Repeat the data that follows exactly, starting at the line with "tilt_deg: -12.0" and ending at the line with "focal_mm: 2.22", and leave out every picture.

Supplied data
****************************************
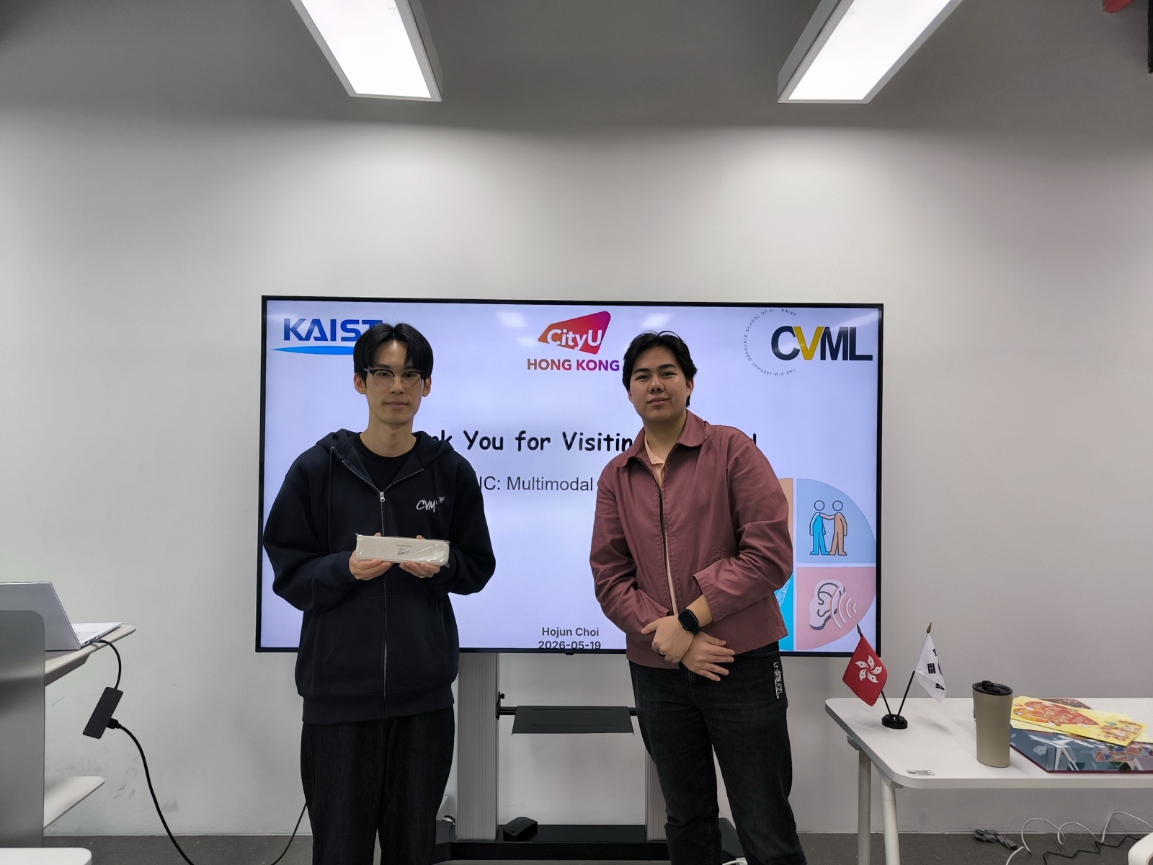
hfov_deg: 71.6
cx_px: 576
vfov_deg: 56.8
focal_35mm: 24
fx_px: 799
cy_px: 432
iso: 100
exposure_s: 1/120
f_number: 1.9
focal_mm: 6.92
****************************************
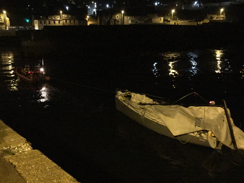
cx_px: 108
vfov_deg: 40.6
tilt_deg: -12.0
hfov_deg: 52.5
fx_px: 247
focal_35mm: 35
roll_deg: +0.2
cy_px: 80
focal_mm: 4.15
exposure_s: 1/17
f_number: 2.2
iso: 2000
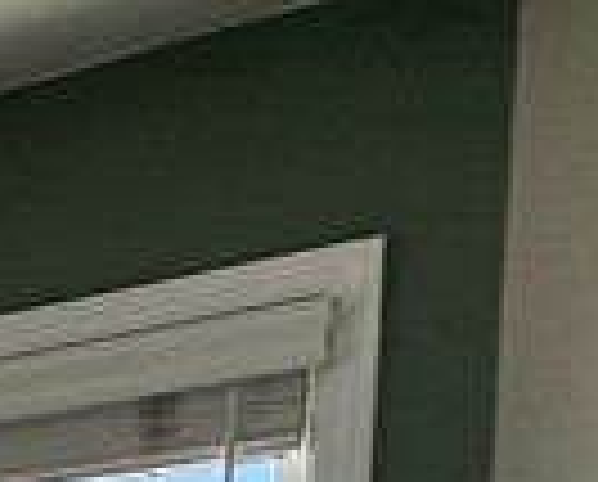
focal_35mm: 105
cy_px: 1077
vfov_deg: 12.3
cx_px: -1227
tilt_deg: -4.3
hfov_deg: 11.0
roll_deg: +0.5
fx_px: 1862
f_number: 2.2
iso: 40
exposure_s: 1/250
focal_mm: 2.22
****************************************
Completed exercise
tilt_deg: -12.0
hfov_deg: 52.5
fx_px: 247
focal_35mm: 35
roll_deg: +0.2
cy_px: 80
focal_mm: 4.15
exposure_s: 1/17
f_number: 2.2
iso: 2000
focal_35mm: 105
cy_px: 1077
vfov_deg: 12.3
cx_px: -1227
tilt_deg: -4.3
hfov_deg: 11.0
roll_deg: +0.5
fx_px: 1862
f_number: 2.2
iso: 40
exposure_s: 1/250
focal_mm: 2.22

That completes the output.